Leaving for the Hunt
View of Mather farm from bridge.
The Rise of Suburbanism: 1900 to 1960
With the development of dramatic new technologies in the early 20th century, including the “horseless carriage” and the airplane, people became less dependent on the homestead to make a living. These new technologies afforded unprecedented mobility and opportunities arose that simply weren’t there before. Heretofore thriving farms either reduced their production dramatically or went out of business altogether. The once thriving mills along the Brandywine and its tributaries became silent and abandoned. One of the largest farms in Birmingham Township, the Painter Farm on Country Club Road, was converted into a country “hunting box” by Charles Mather, a real estate magnate from Philadelphia who loved to “ride with the hounds”. This period saw the beginnings of land speculation and an architectural revival, with many styles coming back in vogue, most prominently the Colonial Revival style. Later in the period, the GI Bill made it easier to own a home, and new residential developments further from the city sprang up, many following the model set by Levittown, in Bucks County. The first such development in Birmingham Township was Radley Run, begun in 1965.
Rural Suburban Enclave and the Rise of Civic Awareness: 1960 to present
With the construction of Radley Run, land use patterns in Birmingham Township would never be the same again. The “suburban model” of multiple houses built on “tracts” over what was once farmland became the pattern of choice. Previously, a house was at the center of a wide array of farm buildings, surrounded by open agricultural fields that generated subsistence and wealth. With the “suburban model”, wealth and subsistence were acquired elsewhere, and the land became a scenic vista for the house. Many such residential developments have been built in Birmingham Township since the development of Radley Run; in spite of this, much of the township still retains essentially a rural character.

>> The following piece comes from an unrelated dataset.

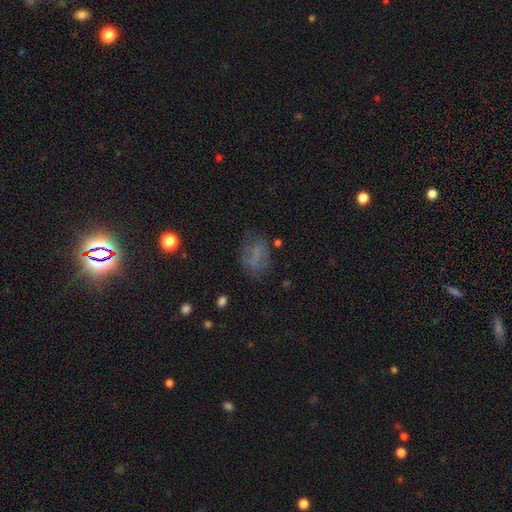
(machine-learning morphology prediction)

The presence of the Brandywine Battlefield in the township has largely been responsible for the retention of this rural character.
On January 20, 1961, the Brandywine Battlefield was formally designated a National Historic Landmark by the National Park Service. Such designation is granted only to historic properties that possess exceptional national significance. This federal initiative, together with the growing encroachment of suburban development in and around the battlefield, compelled Birmingham Township to adopt planning strategies of its own to promote orderly growth. The result has been a plethora of plans, policies, ordinances, and acts all designed to strike a balance between preservation and development. These efforts include a Development Policy Plan (1964); historic district designation for the village of Dilworthtown (1969); Recommended Plan:2000 (1972); expansion of the Dilworthtown Historic District (1978); and several zoning ordinances and comprehensive plans in 1978 and 1979. Each of these documents, particularly the ordinances, contains provisions to set aside open space areas, yet suburban encroachment continued apace throughout the 1970s and 1980s.

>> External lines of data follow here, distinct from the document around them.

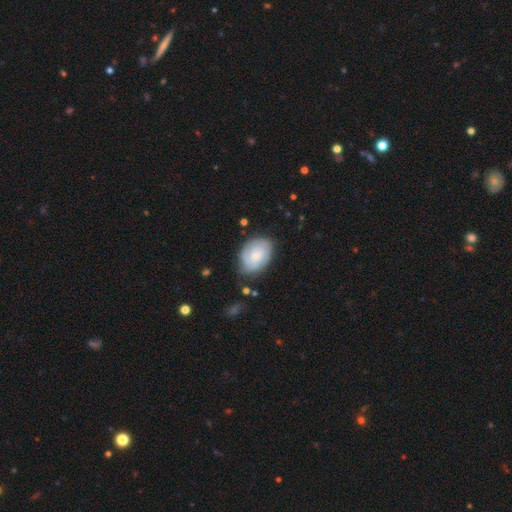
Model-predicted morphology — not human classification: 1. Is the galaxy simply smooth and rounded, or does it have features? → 51% smooth, 43% featured or disk, 7% star or artifact.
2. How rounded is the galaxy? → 77% in between, 22% round, 1% cigar-shaped.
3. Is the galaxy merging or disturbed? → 72% none, 21% minor disturbance, 6% major disturbance, 2% merger.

In response, several new planning documents were produced in the late 80s and into the 90s, including aCultural Resources Management Study for the Brandywine Battlefield (1989); an Open Space, Recreation, and Environmental Resources Plan (1994); and Birmingham Township Comprehensive Plan (2001). All of these documents contain recommendations for the township to consider in its planning and preservation efforts; some have been implemented, others have not. Perhaps the most important planning document produced to date is a major GIS-based study completed in 2010 and participated in by all municipalities with lands within the National Historic Landmark boundaries. Among other things, this study created a series of layered maps showing features such as historic roads, buildings and structures standing at the time of the Battle of the Brandywine, as well as troop movements superimposed on modern features such as streams, contemporary roads, and the Landmark boundary. The digital data and reports of this study are on file at the Chester County Department of Parks and Recreation.
For Further Reading...
Futhey, J. Smith, and Gilbert Cope, History of Chester County, Pennsylvania. Louis H. Evarts, Philadelphia 1882 (1986 reprint edition published by the Caster County Historical Society)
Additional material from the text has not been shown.